Cannabis industry groups including dispensaries, medical marijuana growers and a powerful union drafted the proposed measure in the face of an ongoing federal crackdown on California’s $1.5 billion medicinal pot trade.
But a top campaign director said today initiative planners instead have decided to run television and radio ads to urge lawmakers and Gov. Jerry Brown to enact rules governing how medical marijuana outlets operate in the state, Peter Hecht reports in the Sacramento Bee.
“We’re not doing the initiative. We’re pulling the plug on it,” said Dan Rush, director of the Medical Cannabis and Hemp Division for the United Food and Commercial Workers, which has been organizing California pot workers for the past two years.
Rush said today that he had secured $1.2 million in pledges, mostly from the dispensary industry, toward $2 million to gather signatures for a November initiative.

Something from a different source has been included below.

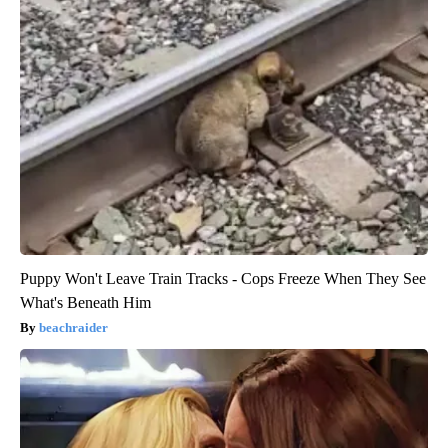
Puppy Won't Leave Train Tracks - Cops Freeze When They See
What's Beneath Him
beachraider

But with time running out and other major contributors undecided over whether to pursue a ballot or legislative strategy, Rush said initiative backers decided to take their case to the Capitol instead. He said the money pledged to date will be used for “a full-on media campaign,” including lobbying and likely television and radio spots this summer.
Assemblyman Tom Ammiano, D-San Francisco, has introduced legislation seeking to accomplish many aims of the ballot initiative, the proposed “Medical Marijuana Regulation,Control and Taxation Act.”